把下面的全部记录一字不差地重抄一遍，每一行都保持原样，不增不减。

记录的数据:
━━━━━━━━━━━━━━━━

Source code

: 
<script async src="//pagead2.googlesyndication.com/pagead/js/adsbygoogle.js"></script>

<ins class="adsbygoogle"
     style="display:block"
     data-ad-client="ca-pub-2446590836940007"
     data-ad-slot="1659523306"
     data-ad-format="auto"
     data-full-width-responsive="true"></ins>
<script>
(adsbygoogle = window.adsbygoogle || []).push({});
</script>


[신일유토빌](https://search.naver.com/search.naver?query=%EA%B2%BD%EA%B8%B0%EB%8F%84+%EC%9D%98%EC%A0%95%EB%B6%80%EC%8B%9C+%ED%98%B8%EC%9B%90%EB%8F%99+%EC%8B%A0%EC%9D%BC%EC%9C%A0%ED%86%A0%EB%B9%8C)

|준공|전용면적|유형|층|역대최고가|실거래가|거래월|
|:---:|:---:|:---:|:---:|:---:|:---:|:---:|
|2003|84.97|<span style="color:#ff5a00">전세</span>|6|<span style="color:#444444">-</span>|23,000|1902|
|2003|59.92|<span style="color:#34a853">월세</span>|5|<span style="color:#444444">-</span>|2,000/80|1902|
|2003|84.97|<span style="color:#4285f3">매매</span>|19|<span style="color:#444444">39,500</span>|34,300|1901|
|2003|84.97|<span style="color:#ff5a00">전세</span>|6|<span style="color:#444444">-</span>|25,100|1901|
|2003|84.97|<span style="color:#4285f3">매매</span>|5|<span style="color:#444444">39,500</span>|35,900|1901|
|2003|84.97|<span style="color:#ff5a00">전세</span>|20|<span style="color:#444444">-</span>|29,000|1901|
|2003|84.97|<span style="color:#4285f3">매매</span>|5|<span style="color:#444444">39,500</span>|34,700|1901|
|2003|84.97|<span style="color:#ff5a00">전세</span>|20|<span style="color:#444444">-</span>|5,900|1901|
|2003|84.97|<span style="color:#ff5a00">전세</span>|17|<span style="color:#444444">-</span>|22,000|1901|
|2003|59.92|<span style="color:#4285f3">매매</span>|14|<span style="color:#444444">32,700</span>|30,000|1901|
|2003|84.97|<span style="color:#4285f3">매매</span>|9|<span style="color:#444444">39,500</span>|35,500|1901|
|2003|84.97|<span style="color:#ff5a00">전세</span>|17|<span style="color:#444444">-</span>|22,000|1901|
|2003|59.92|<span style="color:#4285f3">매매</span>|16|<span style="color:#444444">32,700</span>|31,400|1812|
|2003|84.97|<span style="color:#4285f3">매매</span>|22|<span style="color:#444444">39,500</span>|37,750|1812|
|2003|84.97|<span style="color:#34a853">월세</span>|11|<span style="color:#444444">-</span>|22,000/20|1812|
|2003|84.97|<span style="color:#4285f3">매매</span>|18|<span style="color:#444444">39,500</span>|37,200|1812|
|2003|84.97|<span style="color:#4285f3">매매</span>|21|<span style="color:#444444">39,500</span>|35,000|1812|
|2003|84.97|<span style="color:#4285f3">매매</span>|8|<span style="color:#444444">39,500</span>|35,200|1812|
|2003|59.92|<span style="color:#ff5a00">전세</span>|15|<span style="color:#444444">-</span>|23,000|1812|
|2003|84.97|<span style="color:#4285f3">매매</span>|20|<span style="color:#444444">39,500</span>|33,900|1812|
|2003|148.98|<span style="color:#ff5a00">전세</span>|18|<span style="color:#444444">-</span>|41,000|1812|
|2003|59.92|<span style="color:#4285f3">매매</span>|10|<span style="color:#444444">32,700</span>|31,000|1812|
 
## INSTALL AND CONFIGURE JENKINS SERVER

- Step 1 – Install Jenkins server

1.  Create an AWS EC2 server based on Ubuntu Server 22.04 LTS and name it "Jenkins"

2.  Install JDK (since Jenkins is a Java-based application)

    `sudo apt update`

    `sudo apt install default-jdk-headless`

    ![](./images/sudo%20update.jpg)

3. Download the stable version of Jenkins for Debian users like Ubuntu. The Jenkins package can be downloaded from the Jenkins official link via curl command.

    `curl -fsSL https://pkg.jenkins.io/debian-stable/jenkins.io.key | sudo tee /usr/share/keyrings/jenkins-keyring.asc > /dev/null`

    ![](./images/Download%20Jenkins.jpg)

━━━━━━━━━━━━━━━━

### 回复
Source code

: 
<script async src="//pagead2.googlesyndication.com/pagead/js/adsbygoogle.js"></script>

<ins class="adsbygoogle"
     style="display:block"
     data-ad-client="ca-pub-2446590836940007"
     data-ad-slot="1659523306"
     data-ad-format="auto"
     data-full-width-responsive="true"></ins>
<script>
(adsbygoogle = window.adsbygoogle || []).push({});
</script>


[신일유토빌](https://search.naver.com/search.naver?query=%EA%B2%BD%EA%B8%B0%EB%8F%84+%EC%9D%98%EC%A0%95%EB%B6%80%EC%8B%9C+%ED%98%B8%EC%9B%90%EB%8F%99+%EC%8B%A0%EC%9D%BC%EC%9C%A0%ED%86%A0%EB%B9%8C)

|준공|전용면적|유형|층|역대최고가|실거래가|거래월|
|:---:|:---:|:---:|:---:|:---:|:---:|:---:|
|2003|84.97|<span style="color:#ff5a00">전세</span>|6|<span style="color:#444444">-</span>|23,000|1902|
|2003|59.92|<span style="color:#34a853">월세</span>|5|<span style="color:#444444">-</span>|2,000/80|1902|
|2003|84.97|<span style="color:#4285f3">매매</span>|19|<span style="color:#444444">39,500</span>|34,300|1901|
|2003|84.97|<span style="color:#ff5a00">전세</span>|6|<span style="color:#444444">-</span>|25,100|1901|
|2003|84.97|<span style="color:#4285f3">매매</span>|5|<span style="color:#444444">39,500</span>|35,900|1901|
|2003|84.97|<span style="color:#ff5a00">전세</span>|20|<span style="color:#444444">-</span>|29,000|1901|
|2003|84.97|<span style="color:#4285f3">매매</span>|5|<span style="color:#444444">39,500</span>|34,700|1901|
|2003|84.97|<span style="color:#ff5a00">전세</span>|20|<span style="color:#444444">-</span>|5,900|1901|
|2003|84.97|<span style="color:#ff5a00">전세</span>|17|<span style="color:#444444">-</span>|22,000|1901|
|2003|59.92|<span style="color:#4285f3">매매</span>|14|<span style="color:#444444">32,700</span>|30,000|1901|
|2003|84.97|<span style="color:#4285f3">매매</span>|9|<span style="color:#444444">39,500</span>|35,500|1901|
|2003|84.97|<span style="color:#ff5a00">전세</span>|17|<span style="color:#444444">-</span>|22,000|1901|
|2003|59.92|<span style="color:#4285f3">매매</span>|16|<span style="color:#444444">32,700</span>|31,400|1812|
|2003|84.97|<span style="color:#4285f3">매매</span>|22|<span style="color:#444444">39,500</span>|37,750|1812|
|2003|84.97|<span style="color:#34a853">월세</span>|11|<span style="color:#444444">-</span>|22,000/20|1812|
|2003|84.97|<span style="color:#4285f3">매매</span>|18|<span style="color:#444444">39,500</span>|37,200|1812|
|2003|84.97|<span style="color:#4285f3">매매</span>|21|<span style="color:#444444">39,500</span>|35,000|1812|
|2003|84.97|<span style="color:#4285f3">매매</span>|8|<span style="color:#444444">39,500</span>|35,200|1812|
|2003|59.92|<span style="color:#ff5a00">전세</span>|15|<span style="color:#444444">-</span>|23,000|1812|
|2003|84.97|<span style="color:#4285f3">매매</span>|20|<span style="color:#444444">39,500</span>|33,900|1812|
|2003|148.98|<span style="color:#ff5a00">전세</span>|18|<span style="color:#444444">-</span>|41,000|1812|
|2003|59.92|<span style="color:#4285f3">매매</span>|10|<span style="color:#444444">32,700</span>|31,000|1812|
 
## INSTALL AND CONFIGURE JENKINS SERVER

- Step 1 – Install Jenkins server

1.  Create an AWS EC2 server based on Ubuntu Server 22.04 LTS and name it "Jenkins"

2.  Install JDK (since Jenkins is a Java-based application)

    `sudo apt update`

    `sudo apt install default-jdk-headless`

    ![](./images/sudo%20update.jpg)

3. Download the stable version of Jenkins for Debian users like Ubuntu. The Jenkins package can be downloaded from the Jenkins official link via curl command.

    `curl -fsSL https://pkg.jenkins.io/debian-stable/jenkins.io.key | sudo tee /usr/share/keyrings/jenkins-keyring.asc > /dev/null`

    ![](./images/Download%20Jenkins.jpg)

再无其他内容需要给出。